_SELECTED EXTRACT_:
[Start of section]

Re: completed my Varaint class.
From: Jumbo (nospam)
Date: 01/20/04
- Next message: Leor Zolman: "Re: Another beginner function question"
- Previous message: Ken: "Re: Another beginner function question"
- In reply to: Arthur J. O'Dwyer: "Re: completed my Varaint class."
- Next in thread: Chris Val: "Re: completed my Varaint class."
- Messages sorted by: [ date ] [ thread ] [ subject ] [ author ]
Date: Tue, 20 Jan 2004 00:58:45 -0000
"Arthur J. O'Dwyer" <ajo@nospam.andrew.cmu.edu> wrote in message
news:Pine.LNX.4.58-035.0401191521210.11096@unix45.andrew.cmu.edu...
>
> On Mon, 19 Jan 2004, Jumbo wrote:
> >
> > Hi there,
> > I have completed the variant class I have been working on and I wonder
if
> > anyone could try and break it for me to see if there's anything I have
> > overlooked or screwed up on.
>
> The only real compiler errors are pretty trivial; things like
> encroaching on the implementation's namespace or forgetting to return
> a value from a function. The design of the program is what's really
> messed up -- it seems like a really ad-hoc and non-extensible method
> of getting a heterogeneous array. In real life, you wouldn't need
> these classes in the first place; and if you wanted to play with the
> heterogeneous-array idea anyway, you'd probably look through the
> [non-standard but quite popular] Boost library.

[End of section]

_SOURCE DATA_:
[Start of section]

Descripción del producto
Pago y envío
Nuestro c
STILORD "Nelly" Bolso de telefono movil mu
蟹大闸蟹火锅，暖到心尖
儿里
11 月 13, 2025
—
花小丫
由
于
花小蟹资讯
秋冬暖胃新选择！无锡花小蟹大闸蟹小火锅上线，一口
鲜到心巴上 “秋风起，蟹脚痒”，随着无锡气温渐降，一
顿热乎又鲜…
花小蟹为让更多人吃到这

[End of section]
[Start of section]

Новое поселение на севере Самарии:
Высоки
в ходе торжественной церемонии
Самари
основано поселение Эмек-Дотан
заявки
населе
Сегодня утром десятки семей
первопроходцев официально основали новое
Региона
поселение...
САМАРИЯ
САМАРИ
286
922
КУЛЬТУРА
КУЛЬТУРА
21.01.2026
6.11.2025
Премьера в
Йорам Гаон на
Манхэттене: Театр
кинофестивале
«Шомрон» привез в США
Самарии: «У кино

[End of section]
[Start of section]

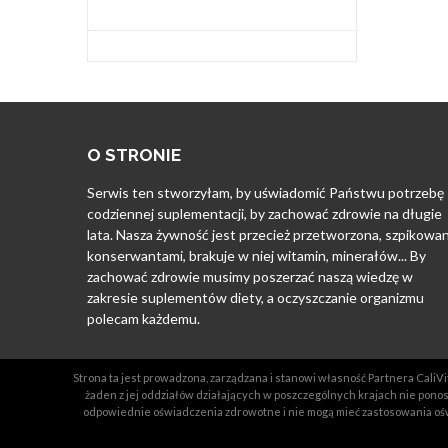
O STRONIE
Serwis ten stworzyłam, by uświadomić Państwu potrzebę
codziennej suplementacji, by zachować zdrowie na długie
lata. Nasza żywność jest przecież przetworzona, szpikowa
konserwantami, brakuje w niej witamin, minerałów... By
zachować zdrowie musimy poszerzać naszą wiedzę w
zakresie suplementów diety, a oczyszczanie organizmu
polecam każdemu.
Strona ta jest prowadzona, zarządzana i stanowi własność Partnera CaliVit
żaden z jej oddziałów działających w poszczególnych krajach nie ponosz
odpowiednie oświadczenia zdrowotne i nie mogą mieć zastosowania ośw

[End of section]

_EXERCISES TO COMPLETE_:
1. Rewrite the forum post about the variant class from "- Messages sorted" up to and including "screwed up on.", putting "missed" in place of "overlooked".
2. Continue the forum reply about the variant class from the point where it stops.

_TASK-BY-TASK ANSWERS_:
1.
- Messages sorted by: [ date ] [ thread ] [ subject ] [ author ]
Date: Tue, 20 Jan 2004 00:58:45 -0000
"Arthur J. O'Dwyer" <ajo@nospam.andrew.cmu.edu> wrote in message
news:Pine.LNX.4.58-035.0401191521210.11096@unix45.andrew.cmu.edu...
>
> On Mon, 19 Jan 2004, Jumbo wrote:
> >
> > Hi there,
> > I have completed the variant class I have been working on and I wonder
if
> > anyone could try and break it for me to see if there's anything I have
> > missed or screwed up on.

2.
>
> > It is a wee bit long for the casual reader so please be warned:
>
> It's longer with my comments interspersed. ;-)
>
> > Here's the class etc:
> > /* User defined type simply for testing purposes */
> > class UD{
> > public:
> > UD(){std::cout<<"UD constructor"<<'\n';}
> > };
> >
> > #ifndef _STRING_
> > #include <string>
> > #endif
>
> Two errors: first, the dependence on the #definedness of an identifier
> which is /a priori/ out of your control (_STRING_ is part of the
> implementation's namespace and thus cannot be depended upon to have any
> useful value at any point in the program); and second, the way you're
> only #including <string> if some identifier has *not* been #defined.
> Occasionally, conditional compilation might see a programmer write
>
> #ifdef USE_STDSTRING
> #include <string>
> #endif
>
> but this #ifndef thing is weird, and thus probably wrong. I think you
> meant to write
>
> #include <string>
>
>
> > #ifndef _VECTOR_
> > #include <vector>
> > #endif
>
> Ditto: lose the #ifndef...#endif.
Ok I wasn't sure about this it just seemed to work ok so thanks.
I wanted to check that the headers had not been included earlier in the
program so as not to doubly include them.
So I reckoned the ifndef include the header. If I simply include the header
is not a chance that it could be included twice?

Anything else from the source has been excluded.